Hardware Prefetching

In hardware controlled schemes, the decision to prefetch is based on the access to the current cache block. Many different schemes of this type have been proposed, and we will look at several of them. One of the advantages of hardware-based prefetching is that prefetches are handled dynamically by the hardware at runtime, without compiler intervention. However, extra hardware resources are required and unwanted data is more likely to be prefetched.

One Block Lookahead (OBL)

This policy is the simplest of these schemes. Upon referencing block i, block i+1 is prefetched. Extensions of this scheme have been proposed, but while taking advantage of limited (sequential) spatial locality, non of these schemes can deal with large strides.

Stride Directed Prefetching

This scheme was proposed by Fu and Patel [5] to improve numerical program cache performance on a vector processor. The scheme proposed uses the relationship between the vector stride distance (which is carried by the vector instructions) and the cache block size to direct prefetching.

They later extended this method to scalar multiprocessors [6], where the stride is not explicitly known, by using a stride prediction table (SPT). This method can significantly reduce the number of cache misses for numerically intensive programs that can be highly vectorized, with a low overhead. However, for other programs, especially those with a large number of stride changes, although the cache miss rate is still reduced, there is generally a more significant overhead, and Fu and Patel conclude that stride directed prefetching is not appropriate for such programs.

Lookahead Data Prefetching

This scheme was originally proposed by Baer and Chen in [1], and versions of it are examined in [2, 4]. It combines the advantages of stride information and instruction lookahead.

The required hardware consists of a support unit for a data cache whose design is based on the prediction of the execution of the instruction stream and associated operand references in load/store instructions. The latter, and their referencing patterns, are kept in a reference prediction table (RPT) ( see figure). "The RPT will be accessed ahead of the regular program counter (PC) by a look-ahead program counter (LA-PC). The LA-PC is incremented and maintained in the same fashion as the PC with the help of a dynamic branch prediction mechanism. The LA-PC/RPT combination is used to detect regular data accesses in the RPT and to generate prefetching requests." [2] The prefetched data blocks are put in the data cache. Note that the cache concerned may be blocking or non-blocking.

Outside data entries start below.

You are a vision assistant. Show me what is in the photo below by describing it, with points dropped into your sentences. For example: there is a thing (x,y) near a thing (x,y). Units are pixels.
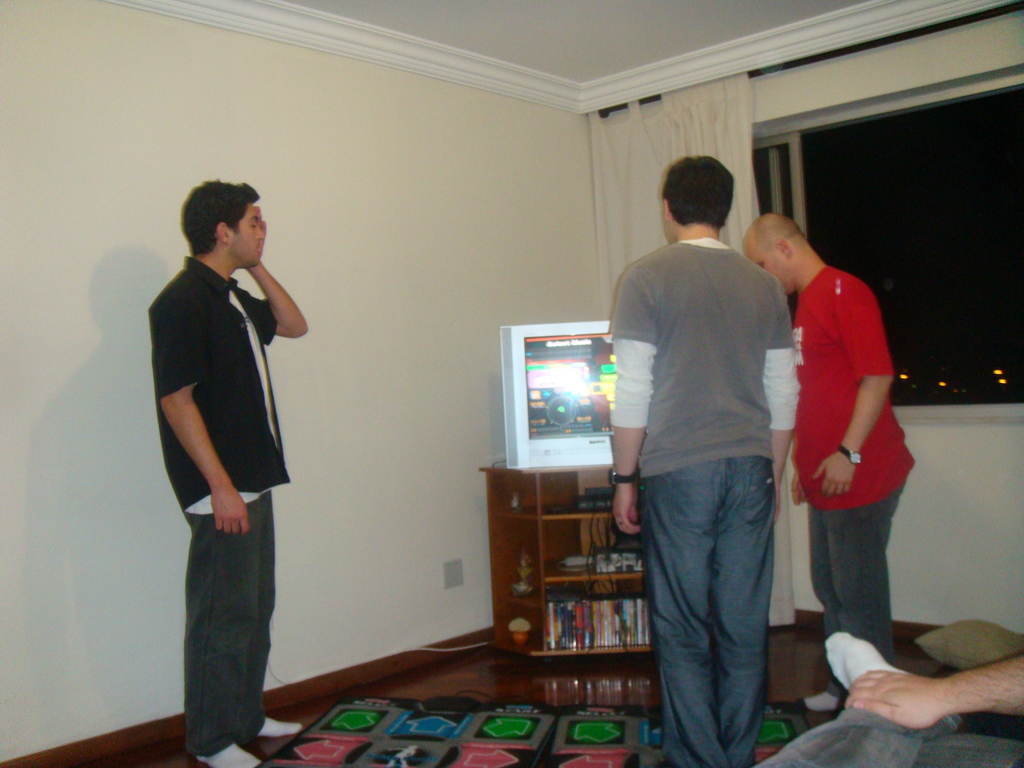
There are three persons (633,477) standing. On the floor (428,693) there is a carpet (440,738). There is a table (528,536) with racks (540,582). On the racks (575,591) there are books (584,630). On the table (564,479) there is a television (511,400). On the right side (856,156) there are windows (810,152) with curtains (664,112). In the back (391,208) there is a wall (359,395).
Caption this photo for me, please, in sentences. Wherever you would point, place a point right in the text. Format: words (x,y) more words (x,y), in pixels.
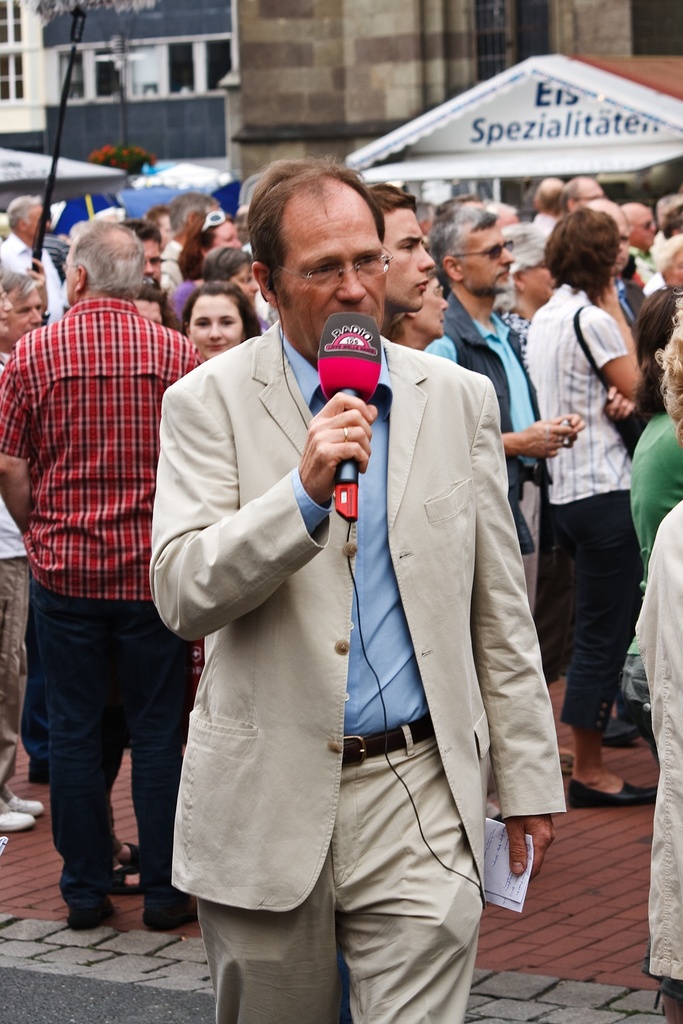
There is a person (288,206) in a suit (490,594), holding a mic (373,382) with one hand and holding a paper (509,878) with other hand (509,829), on the road (499,976). In the background (673,291), there are other persons (402,195) standing on the floor (645,912), there are tents (433,121) and buildings (455,7) which are having glass windows (117,74).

The idea is to keep enough distance between the PC and the LA-PC that the prefetched data arrives "just before" it is needed. The LA-PC initially points to the instruction following the current PC and moves ahead of the PC when the execution stalls on real misses. Incorrect branch predictions and other mechanisms stop the lookahead distance from growing too large. Since the supporting unit is not on the critical path, its presence should not increase the processor cycle time.

Chen and Baer claim that data pollution resulting from erroneous prefetches can be almost totally avoided by the fine tuning of the RPT finite state machines. However, this scheme relies heavily on good branch prediction to predict the lookahead stream.